Born in 1966, Bettina Stangneth is an independent philosopher. She studied philosophy in Hamburg and wrote her doctorate on Immanuel Kant and radical evil. Her book Eichmann Before Jerusalem was awarded the NDR Culture Nonfiction Prize in 2011; the New York Times ranked it among the best books of the year. Rowohlt has most recently published her highly praised essays Thinking Evil (2015), Deciphering Lies (2017) and Ugly Sight (2019).
What is sex? Or: Why don't we just let it be?
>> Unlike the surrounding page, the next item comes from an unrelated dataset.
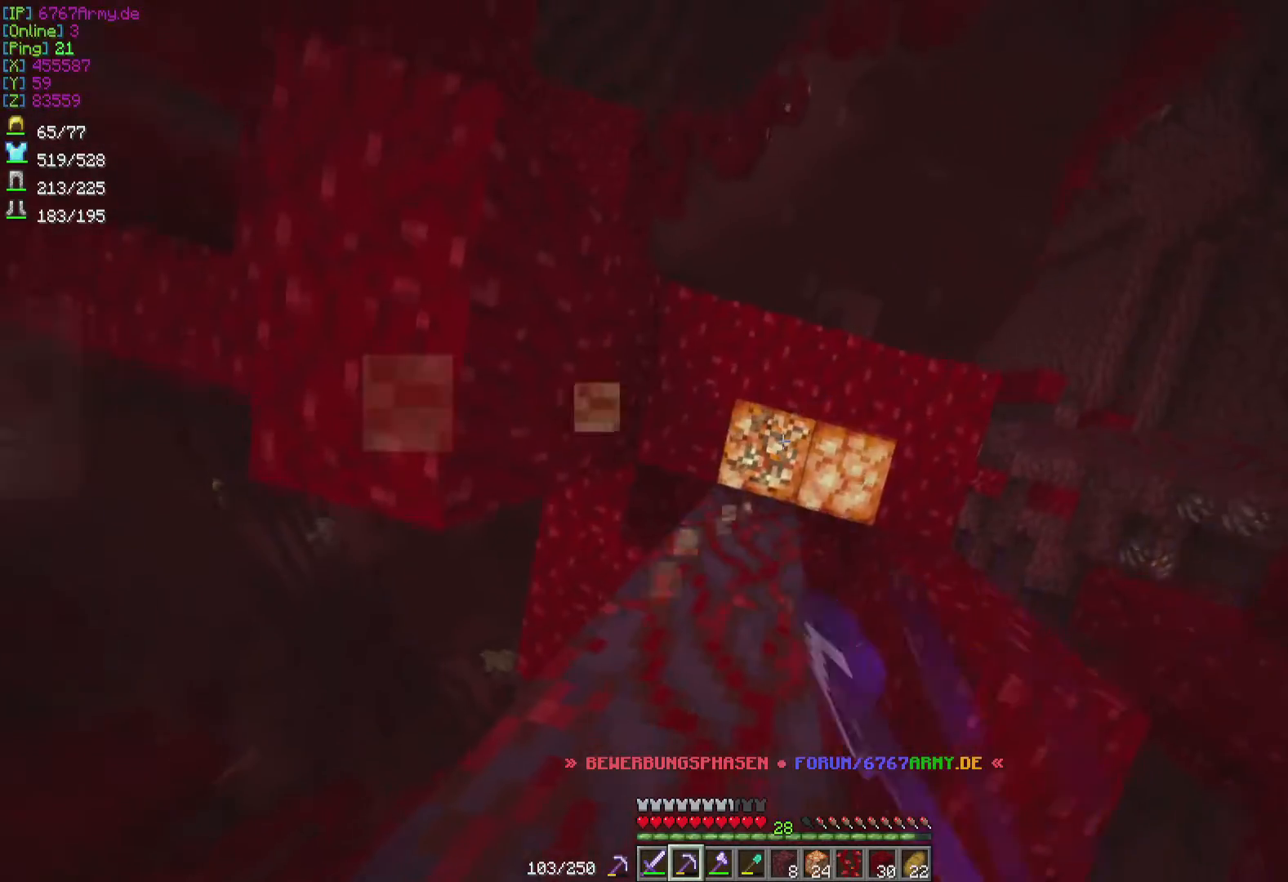
{"keys": [], "mouse": ["left"], "events": [[100, "d", "down"], [233, "w", "down"], [333, "w", "up"], [367, "d", "up"]]}
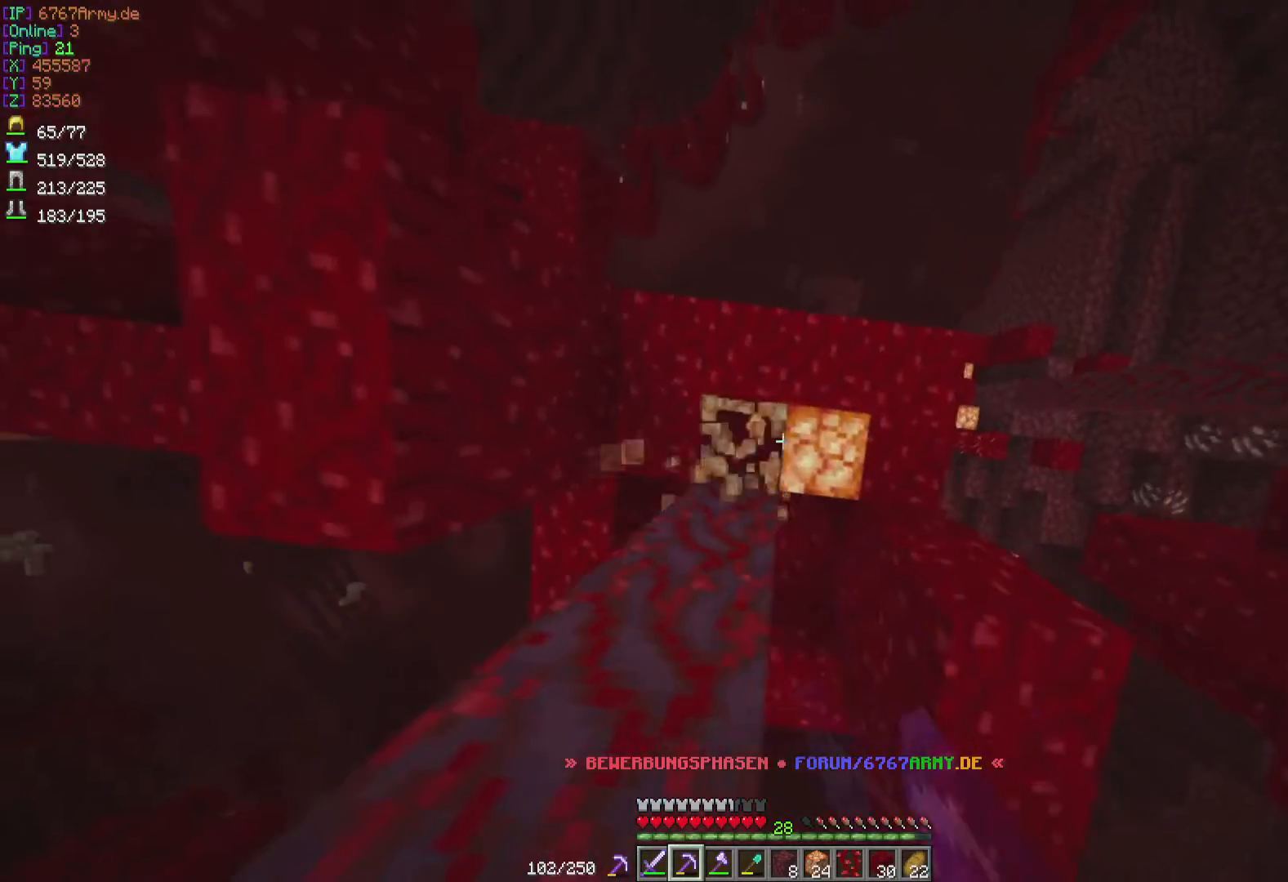
{"keys": [], "mouse": ["left"], "events": [[67, "d", "down"], [434, "d", "up"]]}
Above all else, and despite all the enlightenment of the age, sex in the 21st century seems to be a problem. Abuse, MeToo, human trafficking, circumcision, role-playing, body cult... But if sex is a single abyss for modern humans, then why not just let it be? We are the first generation that could actually do it without endangering the survival of the species. And voices are getting louder that once again call for abstinence in a supposedly over-sexualised society. Artificial insemination and artificially intelligent technology for the safe removal of instincts should finally pacify what humans cannot control: instinctive nature. Sex is not the epitome of our animal nature. Every attempt to control the animal in us, either by taming it or by freeing it from tamers in a sexual revolution, inevitably misses the point.
Bettina Stangneth asks the quite simple question: what is sex? If every culture of prohibition has failed so far, clearer ideas are obviously needed. Even if we prefer to ignore it, attempts to establish a culture through desire instead of the cultivation of desire have been around for a long time. After all, if you don't want to learn to talk positively about sex, you can't talk meaningfully about coercion and violence.